## WORK TO BE COMPLETED
Please print the data shown below without any alteration.

## INFORMATION SHOWN
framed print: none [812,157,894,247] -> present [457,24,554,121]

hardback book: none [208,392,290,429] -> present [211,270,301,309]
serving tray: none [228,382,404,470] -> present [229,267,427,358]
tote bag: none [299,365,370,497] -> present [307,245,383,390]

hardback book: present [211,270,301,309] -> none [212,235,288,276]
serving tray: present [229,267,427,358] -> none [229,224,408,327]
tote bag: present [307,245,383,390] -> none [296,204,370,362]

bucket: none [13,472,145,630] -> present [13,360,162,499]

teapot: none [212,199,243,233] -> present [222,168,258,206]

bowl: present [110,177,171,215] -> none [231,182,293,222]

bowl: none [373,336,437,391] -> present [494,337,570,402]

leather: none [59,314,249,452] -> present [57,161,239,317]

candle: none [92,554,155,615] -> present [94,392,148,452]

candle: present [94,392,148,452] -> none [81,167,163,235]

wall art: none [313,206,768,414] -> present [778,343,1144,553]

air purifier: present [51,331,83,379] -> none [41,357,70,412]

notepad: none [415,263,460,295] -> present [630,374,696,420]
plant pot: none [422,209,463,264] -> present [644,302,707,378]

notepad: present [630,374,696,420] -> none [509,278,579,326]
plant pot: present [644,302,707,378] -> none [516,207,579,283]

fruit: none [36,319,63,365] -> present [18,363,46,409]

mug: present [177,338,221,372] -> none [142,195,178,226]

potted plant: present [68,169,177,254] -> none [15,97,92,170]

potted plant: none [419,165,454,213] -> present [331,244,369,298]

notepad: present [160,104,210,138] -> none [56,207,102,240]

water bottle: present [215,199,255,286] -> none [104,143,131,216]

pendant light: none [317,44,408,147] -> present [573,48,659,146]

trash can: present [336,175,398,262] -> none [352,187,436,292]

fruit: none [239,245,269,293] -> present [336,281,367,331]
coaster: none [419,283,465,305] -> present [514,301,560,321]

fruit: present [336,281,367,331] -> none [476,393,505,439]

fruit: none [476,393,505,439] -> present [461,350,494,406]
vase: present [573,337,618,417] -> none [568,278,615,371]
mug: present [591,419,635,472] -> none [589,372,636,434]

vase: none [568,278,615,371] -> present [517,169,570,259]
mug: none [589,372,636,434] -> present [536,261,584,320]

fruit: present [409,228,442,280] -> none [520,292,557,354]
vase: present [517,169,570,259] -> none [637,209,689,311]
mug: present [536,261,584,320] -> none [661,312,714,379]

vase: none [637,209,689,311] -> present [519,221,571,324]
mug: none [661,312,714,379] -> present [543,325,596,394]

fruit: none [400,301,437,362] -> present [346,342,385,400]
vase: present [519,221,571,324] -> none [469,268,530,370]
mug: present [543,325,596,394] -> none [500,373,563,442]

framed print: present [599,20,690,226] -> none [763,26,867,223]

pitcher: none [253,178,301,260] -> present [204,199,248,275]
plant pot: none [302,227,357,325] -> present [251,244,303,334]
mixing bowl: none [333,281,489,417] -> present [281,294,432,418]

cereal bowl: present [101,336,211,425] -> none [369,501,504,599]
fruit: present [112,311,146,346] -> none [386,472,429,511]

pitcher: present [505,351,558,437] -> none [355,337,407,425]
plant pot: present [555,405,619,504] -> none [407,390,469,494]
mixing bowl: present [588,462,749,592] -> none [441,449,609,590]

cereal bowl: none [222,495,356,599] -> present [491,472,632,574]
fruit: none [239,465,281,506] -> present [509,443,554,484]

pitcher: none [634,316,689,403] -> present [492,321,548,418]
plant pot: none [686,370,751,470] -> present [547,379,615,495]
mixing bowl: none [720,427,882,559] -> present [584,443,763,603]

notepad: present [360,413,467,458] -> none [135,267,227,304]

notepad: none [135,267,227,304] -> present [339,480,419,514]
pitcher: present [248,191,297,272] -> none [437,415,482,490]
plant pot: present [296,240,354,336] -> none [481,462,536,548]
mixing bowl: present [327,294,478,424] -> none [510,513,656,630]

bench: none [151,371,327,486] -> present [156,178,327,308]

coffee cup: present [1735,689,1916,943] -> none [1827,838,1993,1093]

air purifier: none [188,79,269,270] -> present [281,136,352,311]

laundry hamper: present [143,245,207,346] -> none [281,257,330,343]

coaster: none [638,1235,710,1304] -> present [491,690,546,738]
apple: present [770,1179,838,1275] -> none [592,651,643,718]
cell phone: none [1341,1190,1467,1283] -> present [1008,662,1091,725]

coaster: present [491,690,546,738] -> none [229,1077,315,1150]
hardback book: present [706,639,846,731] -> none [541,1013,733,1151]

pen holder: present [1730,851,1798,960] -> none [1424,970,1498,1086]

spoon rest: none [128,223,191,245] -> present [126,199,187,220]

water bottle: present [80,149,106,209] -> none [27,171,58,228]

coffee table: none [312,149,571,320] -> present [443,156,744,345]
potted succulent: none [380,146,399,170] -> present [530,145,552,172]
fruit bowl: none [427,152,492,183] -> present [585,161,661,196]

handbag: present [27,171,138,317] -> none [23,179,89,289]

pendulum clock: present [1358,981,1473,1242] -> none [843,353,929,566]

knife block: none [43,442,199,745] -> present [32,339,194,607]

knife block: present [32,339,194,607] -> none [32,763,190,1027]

## ANSWER SPACE
framed print: none [812,157,894,247] -> present [457,24,554,121]

hardback book: none [208,392,290,429] -> present [211,270,301,309]
serving tray: none [228,382,404,470] -> present [229,267,427,358]
tote bag: none [299,365,370,497] -> present [307,245,383,390]

hardback book: present [211,270,301,309] -> none [212,235,288,276]
serving tray: present [229,267,427,358] -> none [229,224,408,327]
tote bag: present [307,245,383,390] -> none [296,204,370,362]

bucket: none [13,472,145,630] -> present [13,360,162,499]

teapot: none [212,199,243,233] -> present [222,168,258,206]

bowl: present [110,177,171,215] -> none [231,182,293,222]

bowl: none [373,336,437,391] -> present [494,337,570,402]

leather: none [59,314,249,452] -> present [57,161,239,317]

candle: none [92,554,155,615] -> present [94,392,148,452]

candle: present [94,392,148,452] -> none [81,167,163,235]

wall art: none [313,206,768,414] -> present [778,343,1144,553]

air purifier: present [51,331,83,379] -> none [41,357,70,412]

notepad: none [415,263,460,295] -> present [630,374,696,420]
plant pot: none [422,209,463,264] -> present [644,302,707,378]

notepad: present [630,374,696,420] -> none [509,278,579,326]
plant pot: present [644,302,707,378] -> none [516,207,579,283]

fruit: none [36,319,63,365] -> present [18,363,46,409]

mug: present [177,338,221,372] -> none [142,195,178,226]

potted plant: present [68,169,177,254] -> none [15,97,92,170]

potted plant: none [419,165,454,213] -> present [331,244,369,298]

notepad: present [160,104,210,138] -> none [56,207,102,240]

water bottle: present [215,199,255,286] -> none [104,143,131,216]

pendant light: none [317,44,408,147] -> present [573,48,659,146]

trash can: present [336,175,398,262] -> none [352,187,436,292]

fruit: none [239,245,269,293] -> present [336,281,367,331]
coaster: none [419,283,465,305] -> present [514,301,560,321]

fruit: present [336,281,367,331] -> none [476,393,505,439]

fruit: none [476,393,505,439] -> present [461,350,494,406]
vase: present [573,337,618,417] -> none [568,278,615,371]
mug: present [591,419,635,472] -> none [589,372,636,434]

vase: none [568,278,615,371] -> present [517,169,570,259]
mug: none [589,372,636,434] -> present [536,261,584,320]

fruit: present [409,228,442,280] -> none [520,292,557,354]
vase: present [517,169,570,259] -> none [637,209,689,311]
mug: present [536,261,584,320] -> none [661,312,714,379]

vase: none [637,209,689,311] -> present [519,221,571,324]
mug: none [661,312,714,379] -> present [543,325,596,394]

fruit: none [400,301,437,362] -> present [346,342,385,400]
vase: present [519,221,571,324] -> none [469,268,530,370]
mug: present [543,325,596,394] -> none [500,373,563,442]

framed print: present [599,20,690,226] -> none [763,26,867,223]

pitcher: none [253,178,301,260] -> present [204,199,248,275]
plant pot: none [302,227,357,325] -> present [251,244,303,334]
mixing bowl: none [333,281,489,417] -> present [281,294,432,418]

cereal bowl: present [101,336,211,425] -> none [369,501,504,599]
fruit: present [112,311,146,346] -> none [386,472,429,511]

pitcher: present [505,351,558,437] -> none [355,337,407,425]
plant pot: present [555,405,619,504] -> none [407,390,469,494]
mixing bowl: present [588,462,749,592] -> none [441,449,609,590]

cereal bowl: none [222,495,356,599] -> present [491,472,632,574]
fruit: none [239,465,281,506] -> present [509,443,554,484]

pitcher: none [634,316,689,403] -> present [492,321,548,418]
plant pot: none [686,370,751,470] -> present [547,379,615,495]
mixing bowl: none [720,427,882,559] -> present [584,443,763,603]

notepad: present [360,413,467,458] -> none [135,267,227,304]

notepad: none [135,267,227,304] -> present [339,480,419,514]
pitcher: present [248,191,297,272] -> none [437,415,482,490]
plant pot: present [296,240,354,336] -> none [481,462,536,548]
mixing bowl: present [327,294,478,424] -> none [510,513,656,630]

bench: none [151,371,327,486] -> present [156,178,327,308]

coffee cup: present [1735,689,1916,943] -> none [1827,838,1993,1093]

air purifier: none [188,79,269,270] -> present [281,136,352,311]

laundry hamper: present [143,245,207,346] -> none [281,257,330,343]

coaster: none [638,1235,710,1304] -> present [491,690,546,738]
apple: present [770,1179,838,1275] -> none [592,651,643,718]
cell phone: none [1341,1190,1467,1283] -> present [1008,662,1091,725]

coaster: present [491,690,546,738] -> none [229,1077,315,1150]
hardback book: present [706,639,846,731] -> none [541,1013,733,1151]

pen holder: present [1730,851,1798,960] -> none [1424,970,1498,1086]

spoon rest: none [128,223,191,245] -> present [126,199,187,220]

water bottle: present [80,149,106,209] -> none [27,171,58,228]

coffee table: none [312,149,571,320] -> present [443,156,744,345]
potted succulent: none [380,146,399,170] -> present [530,145,552,172]
fruit bowl: none [427,152,492,183] -> present [585,161,661,196]

handbag: present [27,171,138,317] -> none [23,179,89,289]

pendulum clock: present [1358,981,1473,1242] -> none [843,353,929,566]

knife block: none [43,442,199,745] -> present [32,339,194,607]

knife block: present [32,339,194,607] -> none [32,763,190,1027]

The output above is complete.